In today’s News and Commentary, Amazon delivery drivers strike after the company refuses to recognize their newly formed union, proposed Senate legislation would limit the power of port workers’ union, and dairy workers in Maine protested Saturday calling for fair pay and better working conditions.
Unionized employees at Battle Tested Strategies (BTS), a California-based Amazon delivery service partner, went on strike Saturday demanding that Amazon bargain with the workers’ newly formed union. As Attorney Andrew Strom reported, after BTS employees’ April vote to unionize, Amazon announced that it had already notified the contractor that its contract was terminated. The 84 BTS drivers and dispatchers were the first of Amazon’s US delivery service network to unionize. The workers organized with Teamsters Local 396 to push for higher wages and better working conditions, including heat protection. The union has filed unfair labor practice charges with the NLRB and is seeking expedited injunctive relief to suspend Amazon’s termination of the contract until the charges are resolved.

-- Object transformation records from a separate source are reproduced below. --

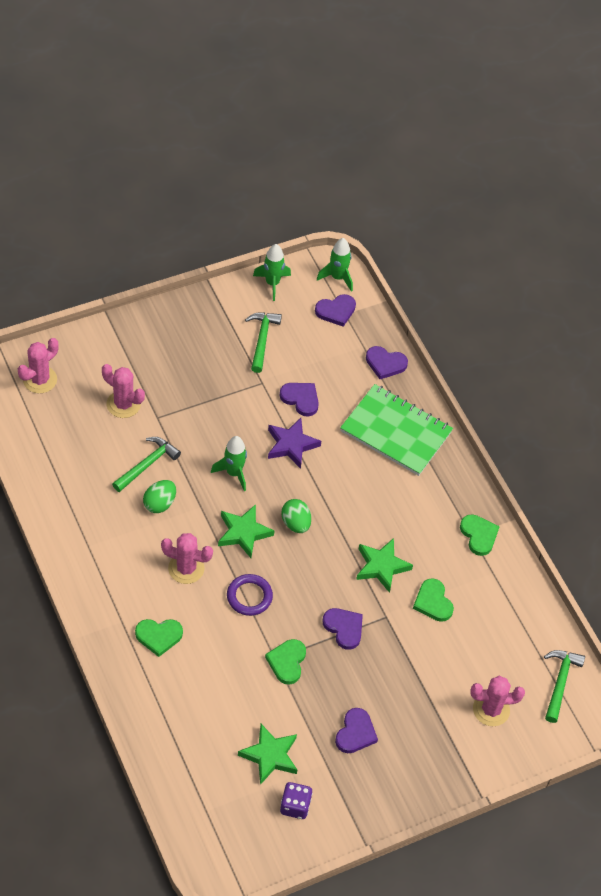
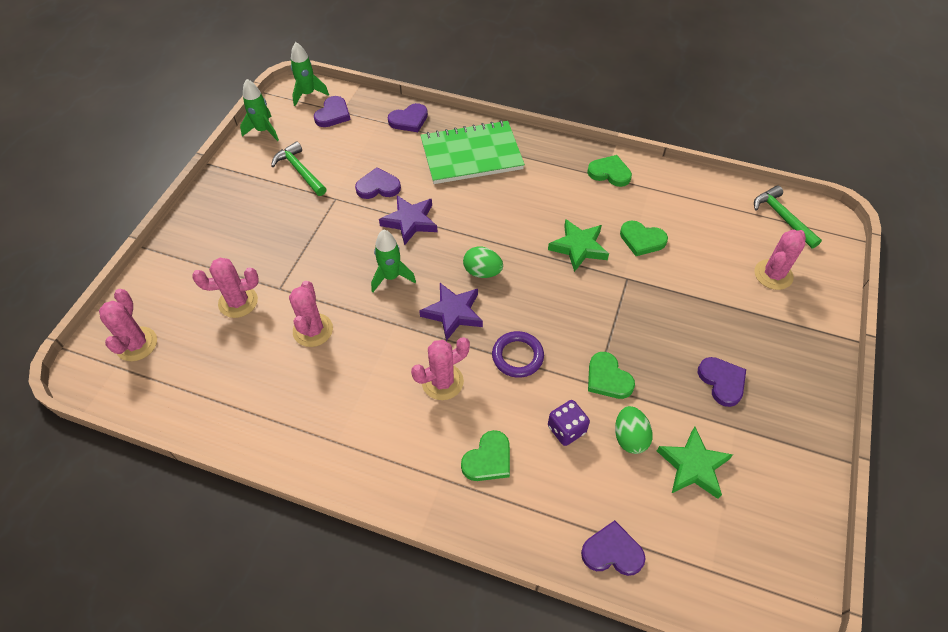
camera: 40 degrees left, 0 degrees up
green hammer [112,437,181,492] -> pink cactus [289,281,333,347]
green egg [143,480,176,513] -> green egg moved to [615,406,653,454]
green star [218,504,274,558] -> purple star [419,283,483,341]
purple dice [280,782,313,819] -> purple dice moved to [548,400,590,446]
purple heart [323,608,363,650] -> purple heart moved to [581,520,646,576]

Senate Republicans introduced legislation to revise the NLRA and LMRA in order to limit port workers ability to withhold or slow labor. The bill comes in response to the International Longshore & Warehouse Union work slowdowns at West Coast ports earlier this month. The union was seeking a fair and equitable contract, along with a plan to address the increased automation of docks. If passed, the bill would redefine port slowdowns by maritime workers as unfair labor practices. Dockworkers could be fined up to double the damages of a slowdown – a figure the Chamber of Commerce estimates at approximately $1 billion per day. The bill’s sponsor, Idaho Senator Jim Risch has proposed several similar bills without success.
Dairy workers and supporters took to the streets of Portland, Maine on Saturday to protest worker abuse and exploitation on dairy farms. Organized in part by the Milk with Dignity campaign, the protest demanded that northeast supermarket chain, Hannaford, sign a commitment to a code of conduct for labor and housing conditions on dairy farms. The Milk with Dignity campaign is spearheaded by the Vermont-based farm worker organization, Migrant Justice, which successfully lobbied Ben & Jerry’s Ice Cream to sign a code of conduct. Hannaford is headquartered in Scarborough, Maine and operates 186 stores in Maine, Massachusetts, New Hampshire, New York and Vermont. Maine’s normal minimum wage is $13.80 an hour, while the minimum wage for farmworkers sits at $7.25 an hour. Farmworkers are not eligible for overtime pay and they do not have the right to organize. So far, Hannaford has refused to sign the code of conduct pledge.